Project Wickenby emphasises AML/CTF importance

taxation australian securities and investments commission australian taxation office

25 July 2006
| By Darin Tyson-Chan |

A partner at one of Australia’s leading chartered accounting firms believes the arrest of three men as a result of the cross-agency exercise Project Wickenby highlights the significance the Anti-Money Laundering and Counter Terrorism Financing (AML/CTF) legislation will have for financial institutions.

Deloitte forensic partner Chris Cass said: “There’ll be many more institutions in Australia that will need to do the due diligence checks to make sure that they don’t end up with the proceeds of crime from people who perhaps get caught in one of these inter-agency sweeps.”

He said aside from the potential criminal and legal implications a situation like this can pose, institutions that get caught with these sorts of assets will suffer financially once the legislation is implemented.

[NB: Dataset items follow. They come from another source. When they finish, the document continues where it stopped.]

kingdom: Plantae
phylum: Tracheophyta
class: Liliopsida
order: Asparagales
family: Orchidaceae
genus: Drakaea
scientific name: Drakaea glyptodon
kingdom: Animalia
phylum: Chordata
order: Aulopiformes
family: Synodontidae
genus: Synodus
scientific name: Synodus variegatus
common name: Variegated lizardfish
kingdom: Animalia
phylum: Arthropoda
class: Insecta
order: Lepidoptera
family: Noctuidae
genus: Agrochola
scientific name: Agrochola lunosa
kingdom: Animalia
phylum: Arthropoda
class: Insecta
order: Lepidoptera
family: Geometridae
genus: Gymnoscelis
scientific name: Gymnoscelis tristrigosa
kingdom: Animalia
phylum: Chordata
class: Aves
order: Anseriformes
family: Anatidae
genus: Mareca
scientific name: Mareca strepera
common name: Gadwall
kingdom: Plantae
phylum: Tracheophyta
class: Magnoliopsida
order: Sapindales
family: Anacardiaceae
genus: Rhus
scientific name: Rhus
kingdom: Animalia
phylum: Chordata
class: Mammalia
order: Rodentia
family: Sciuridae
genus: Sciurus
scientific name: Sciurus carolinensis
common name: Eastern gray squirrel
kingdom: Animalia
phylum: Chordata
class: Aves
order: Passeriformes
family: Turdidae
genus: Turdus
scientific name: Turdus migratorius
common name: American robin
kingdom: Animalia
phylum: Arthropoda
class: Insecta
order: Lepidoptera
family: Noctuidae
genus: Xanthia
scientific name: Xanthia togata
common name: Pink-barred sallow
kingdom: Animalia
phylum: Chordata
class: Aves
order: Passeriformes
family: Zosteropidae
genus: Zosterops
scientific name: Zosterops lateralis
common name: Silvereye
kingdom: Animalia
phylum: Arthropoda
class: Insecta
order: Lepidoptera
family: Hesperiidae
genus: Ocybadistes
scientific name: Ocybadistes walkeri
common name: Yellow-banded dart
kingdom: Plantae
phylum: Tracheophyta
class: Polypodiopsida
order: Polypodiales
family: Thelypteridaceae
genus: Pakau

“I’ve co-presented with the Australian Federal Police on anti-money laundering presentations and they say they just come in and seize the proceeds of crime, and if the institution happens to be the one that ended up with the money at the time the action was launched that’s just bad luck,” Cass said.

Moreover, he feels there will be a culture shift whereby federal agencies will monitor how sound each major financial company’s anti-money laundering procedures are in order to facilitate operations like Wickenby in the future.

“I think the police will get to know institutions that have very robust controls, and I think this will help the police and these other agencies do their investigations,” Cass said.

Three directors of a regional telephone directories business were charged last week with conspiring to defraud the Australian Taxation Office (ATO) of $6.6 million.

The operation was led by the ATO and involved the cooperation of the Australian Crime Commission, the Australian Federal Police, the Australian Securities and Investments Commission and the Commonwealth Director of Public Prosecutions.